A great tool for dealing with the “Blame Frame,” or the frame we have that identifies blame solely with another party, is something called “mapping the contributions. Among the several leadership activities I use in my classes, this one is sure to improve leaders’ ability to make difficult conversations more productive.

This tool asks an important and extremely salient question: “how did we each contribute to the problem or conflict that we are experiencing?” The purpose of asking this question and determining contribution is to prepare for the future – let us not repeat whatever we did or did not do that precipitated this conflict or problem. We need to learn about each other and how we work together to be more productive and healthier down the line.

Blame “inhibits our ability to learn what’s really causing the problem and to do anything meaningful to correct it.” Distinguishing Blame from Contribution is key. Blaming is about judging and only looks backward. It asks: who caused the problem? Were they incompetent, unreasonable, or perhaps unethical, and how should they be punished?
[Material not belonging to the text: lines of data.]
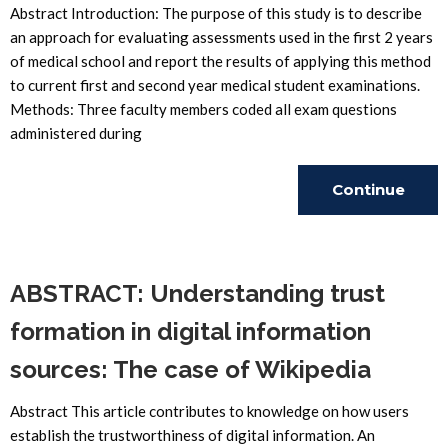
Abstract Introduction: The purpose of this study is to describe
an approach for evaluating assessments used in the first 2 years
of medical school and report the results of applying this method
to current first and second year medical student examinations.
Methods: Three faculty members coded all exam questions
administered during
Continue
Reading
ABSTRACT: Understanding trust
formation in digital information
sources: The case of Wikipedia
Abstract This article contributes to knowledge on how users
establish the trustworthiness of digital information. An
Blaming and punishing is an inefficient, backwards looking substitute for truly figuring out the root causes of a conflict or issue. Contribution, on the other hand, is about understanding and looks entirely forward. Questions to be answered to examine contributions are instead:

  • How have we each contributed to this situation?
  • Having identified the contribution system, how can we change it?
  • What can we do to move forward?

Overall, to move from Blame to Contribution we must:

  • Map the contribution system (What are they contributing? What am I contributing? Is anyone else involved?)
  • Take “response-ability” for our own contribution early in the discourse to set an example.
  • Help the other individuals involved understand their own contributions.
  • Make the sensory data and the reasoning (interpretations) explicit.
  • Clarify what both you and the others should do differently, and what you each need to do to influence and improve the situation.

What can you accomplish in your team when you map each other’s contributions instead of assigning blame?